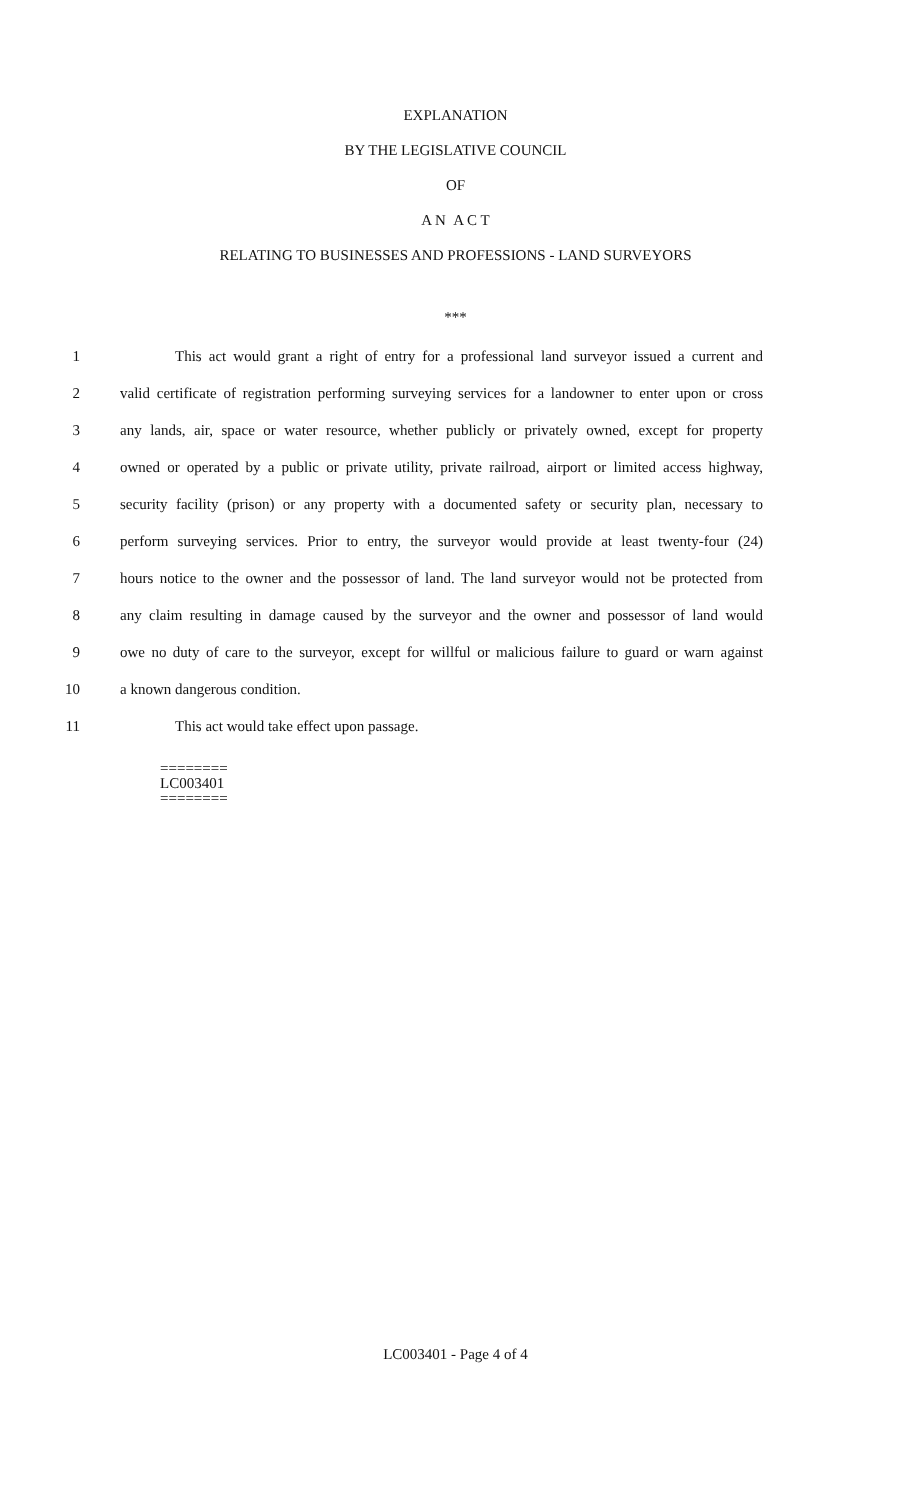EXPLANATION
BY THE LEGISLATIVE COUNCIL
OF
A N A C T
RELATING TO BUSINESSES AND PROFESSIONS - LAND SURVEYORS
***
1 This act would grant a right of entry for a professional land surveyor issued a current and
2 valid certificate of registration performing surveying services for a landowner to enter upon or cross
3 any lands, air, space or water resource, whether publicly or privately owned, except for property
4 owned or operated by a public or private utility, private railroad, airport or limited access highway,
5 security facility (prison) or any property with a documented safety or security plan, necessary to
6 perform surveying services. Prior to entry, the surveyor would provide at least twenty-four (24)
7 hours notice to the owner and the possessor of land. The land surveyor would not be protected from
8 any claim resulting in damage caused by the surveyor and the owner and possessor of land would
9 owe no duty of care to the surveyor, except for willful or malicious failure to guard or warn against
10 a known dangerous condition.
11 This act would take effect upon passage.
========
LC003401
========
LC003401 - Page 4 of 4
------------------------------------------------------------
(What is required): Using the listing above, report each line that mentions the word "entry".

(Answer area):
1 This act would grant a right of entry for a professional land surveyor issued a current and
6 perform surveying services. Prior to entry, the surveyor would provide at least twenty-four (24)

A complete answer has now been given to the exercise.